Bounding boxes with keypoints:
.....
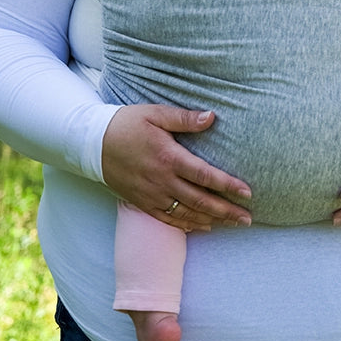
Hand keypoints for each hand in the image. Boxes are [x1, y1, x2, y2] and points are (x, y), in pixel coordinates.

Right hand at [102, 104, 251, 230]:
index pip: (205, 176)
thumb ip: (185, 118)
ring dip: (212, 220)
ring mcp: (151, 195)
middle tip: (248, 218)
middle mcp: (162, 181)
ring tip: (233, 224)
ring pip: (187, 213)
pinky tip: (203, 227)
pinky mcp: (142, 202)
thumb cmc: (127, 124)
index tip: (247, 192)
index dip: (228, 185)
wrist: (92, 143)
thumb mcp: (156, 114)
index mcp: (169, 157)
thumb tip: (212, 116)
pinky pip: (168, 219)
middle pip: (201, 200)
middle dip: (227, 211)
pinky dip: (188, 225)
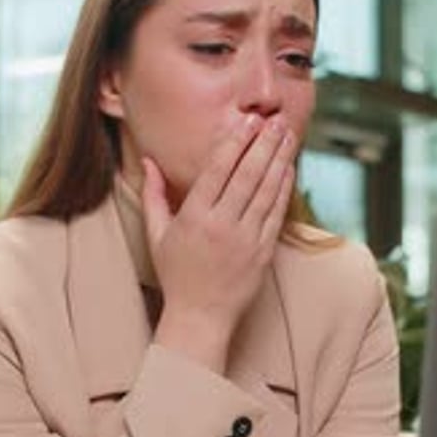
.....
Above are some records. Copy each of their lines that holds the string "pinky".

pinky tip: (203, 227)
pinky mcp: (142, 202)
pinky pip: (168, 219)
pinky dip: (188, 225)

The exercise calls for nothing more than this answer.